> [GIVEN RECORDS]:
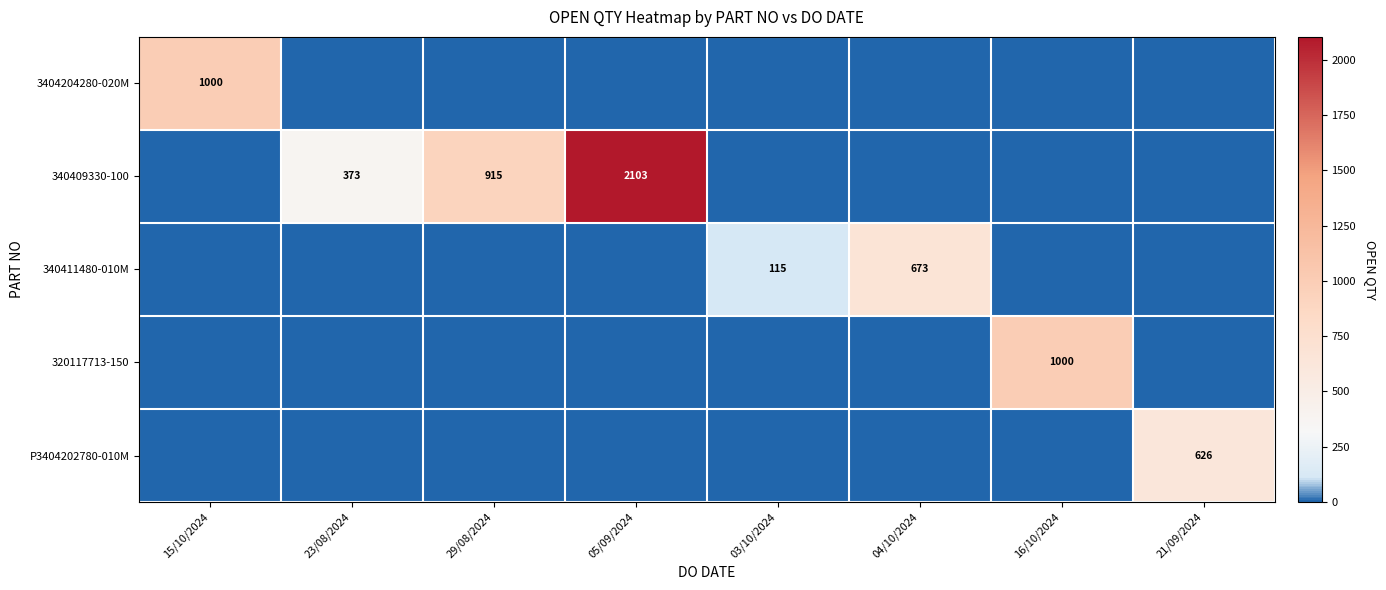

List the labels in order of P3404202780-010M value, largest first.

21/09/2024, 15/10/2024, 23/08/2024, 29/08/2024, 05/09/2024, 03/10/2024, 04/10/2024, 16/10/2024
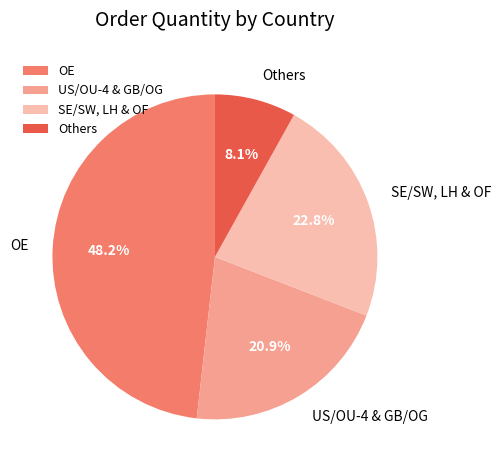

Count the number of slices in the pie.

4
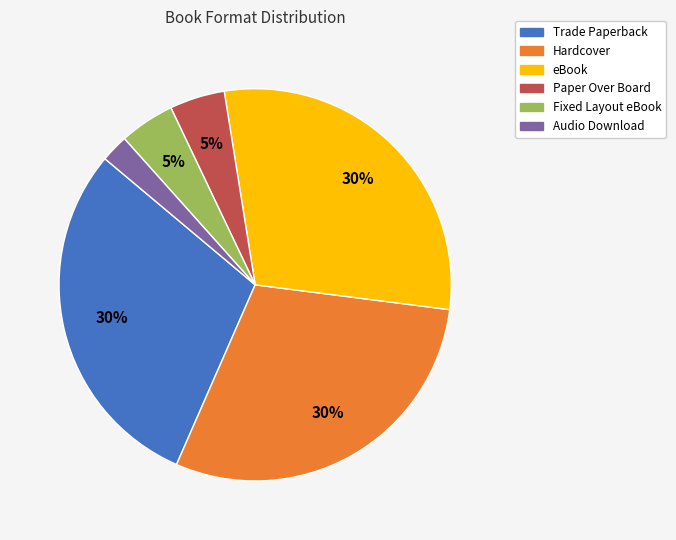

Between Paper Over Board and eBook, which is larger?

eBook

> [WHAT YOU WILL DO]: Convert the entries above into a numbered list with one line per item, omitting the blank lines and the pictures.

> [SOLUTION FOR THIS PROBLEM]:
1. List the labels in order of P3404202780-010M value, largest first.
2. 21/09/2024, 15/10/2024, 23/08/2024, 29/08/2024, 05/09/2024, 03/10/2024, 04/10/2024, 16/10/2024
3. Count the number of slices in the pie.
4. 4
5. Between Paper Over Board and eBook, which is larger?
6. eBook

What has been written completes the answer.